Monday, May 16, 2011

California and The Gold Rush

California and The Gold Rush:

In January 1848, James Marshall was overseeing the construction of a saw mill for his boss, when he saw an unusual rock glinting in the upturned soil.
He was not certain whether it was gold or not and did not want to get people’s aspirations up. So Marshall tried to break the yellow rock with a hammer. It did not split, but it did dent. just like gold would. The woman who was cooking meals for the saw mill construction crew, tried another test by boiling the rock in lye.
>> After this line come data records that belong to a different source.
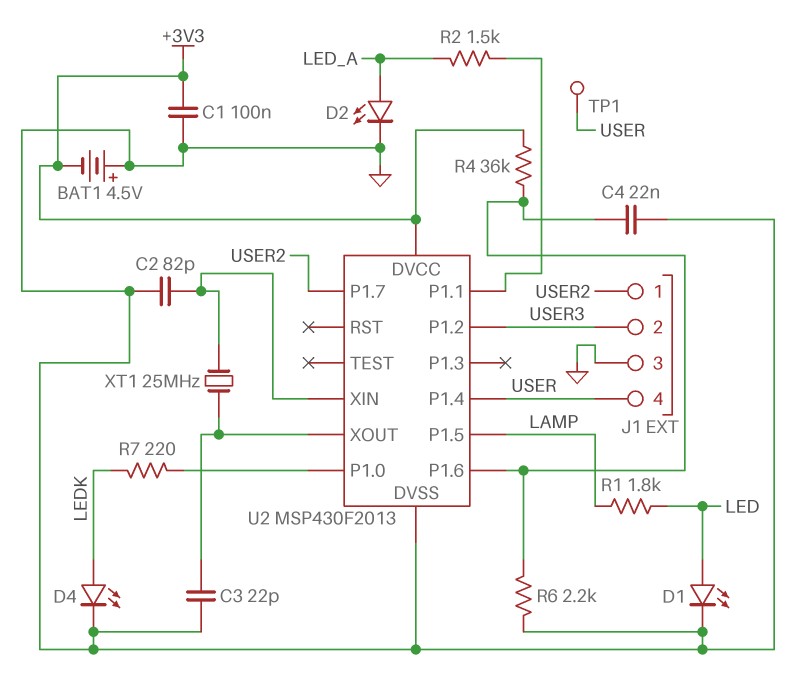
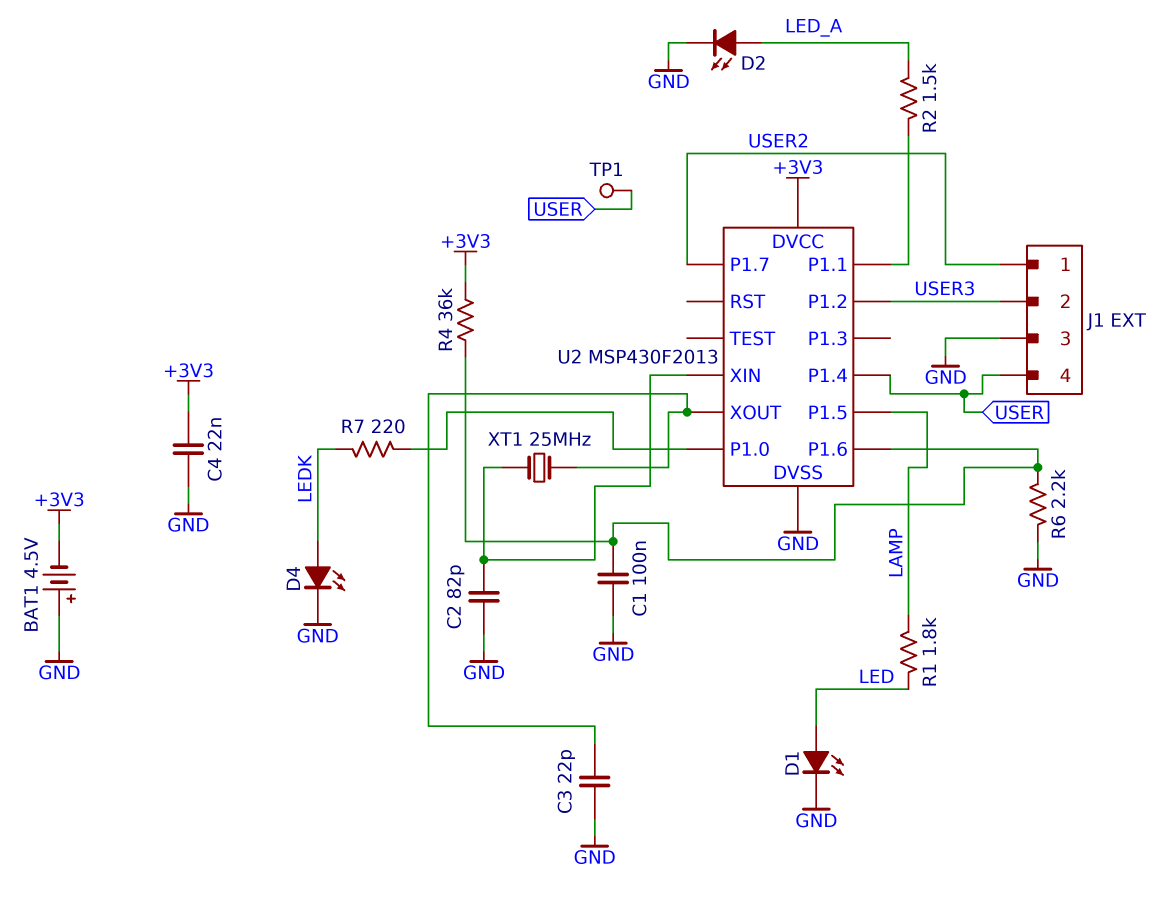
C1: 100nF (+3V3, GND) -> 100nF (GND, U2/P1.6)
C4: 22nF (GND, U2/P1.6) -> 22nF (+3V3, GND)

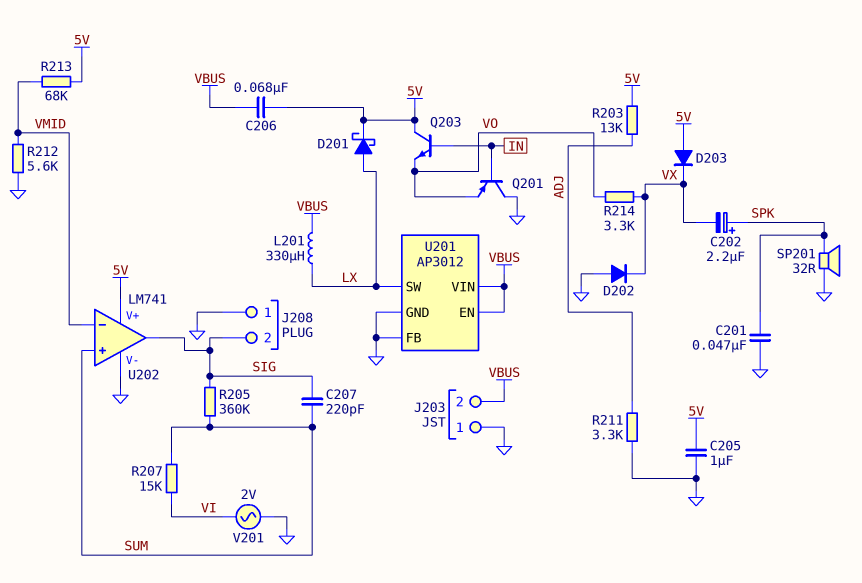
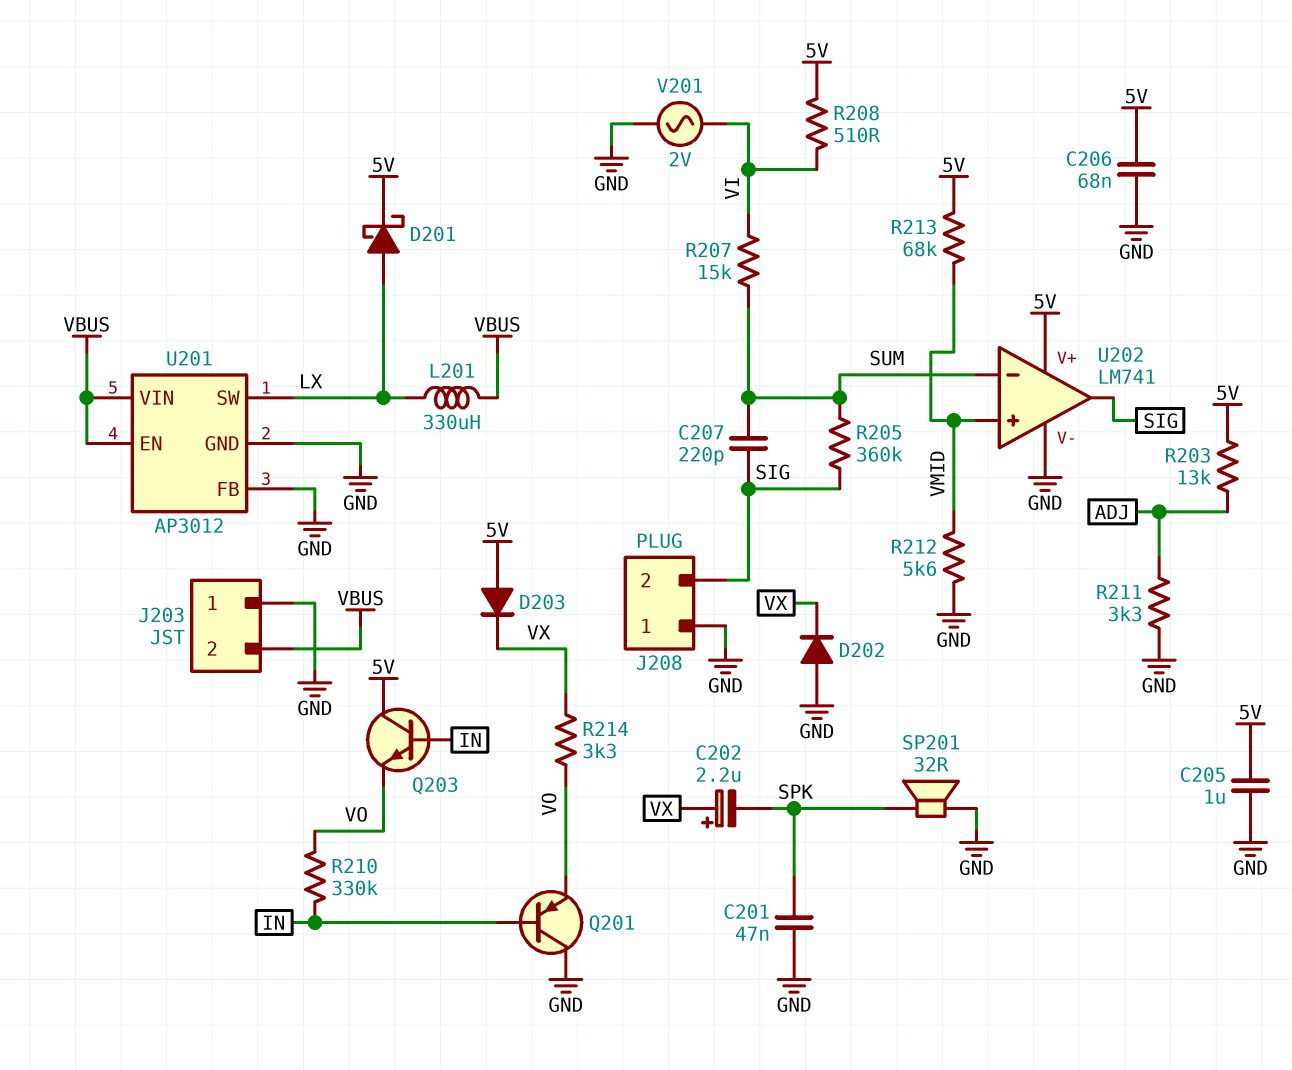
C202: 2.2uF (plus SPK, minus VX) -> 2.2uF (plus VX, minus SPK)
C206: 68nF (5V, VBUS) -> 68nF (5V, GND)
R208: none -> 510 (5V, VI)
R210: none -> 330k (IN, VO)
U202 pin in+: SUM -> VMID
U202 pin in-: VMID -> SUM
They boiled it all day, but it did not change colour. So, they passed the rock over to the mill’s owner, Mr. John Sutter, who also conducted a few tests. Eventually, everyone agreed that this rock was indeed gold.
It seems that the Sierra Nevada Mountains hid huge hordes of gold, but that over tens of thousands of years, erosion had loosened up gold nuggets and the mountain streams flushed them down to the bottom of the mountains. Sutter’s property was situated between two rivers and so was likely to generate great wealth.
Sutter had ideas to build an agricultural empire on his 39,000 acres of land, so he asked his employees to keep stum about the strike. However, as is to be anticipated, word leaked out. In due course news of the gold strike reached the small town of San Francisco.
There, a newspaper publisher shouted around the streets: “Gold from the American River!” and within three days of the news arriving, 400 of the 600 inhabitants had set out for Sutter’s land. It was a groundswell and by the end of the year, gold prospectors had traveled to California from as far afield as Mexico and Chile.
When word of the gold strike reached the east coast, President Polk confirmed the finding. It was December 1848 and ‘The Gold Rush’ became a national and even a worldwide phenomenon. The gold prospectors of 1849 and later years became known as forty-niners.
What has to be borne in mind is though, that most people, who came from Canada, Mexico and the eastern United States came by wagon train, as there were not locomotive! This meant a arduous trek of between six and nine months
Nevertheless, at least 32,000 people actually walked to California in 1849, and about 44,000 more got there in 1850. Others, such as South Americans, faced an arduous journey by sea. They suffered storms, shipwrecks, hunger and thirst, disease, and overcrowding and after all that, some still had to face mule rides through jungles and deserts! Still, in under a year, about 40,000 people arrived in San Francisco from abroad.
The new arrivals caused a dramatic change in California’s population, because in 1848, California had had about 100,000 residents, most of whom were Native Americans, but within two years, the state population more than doubled but the variety of backgrounds increased tens of fold.
Some prospectors found gold and made a fortune in the Californian riverbeds, but most people did not become rich in the Gold Rush. When gold was found, the cache was usually cleared quickly. James Marshall had little achievement as a miner, and he died impoverished. John Sutter, who had once owned 39,000 acres, left California in serious debt after miners flattened his land.
In fact, it was simpler to make money selling spades and other provisions to the prospectors. Most people lost everything they had, so they stayed to farm the vast expanse called California or to set up businesses. By 1856, San Francisco had a very cosmopolitan population of over 50,000 people and California had become the most exhilarating state in the nation.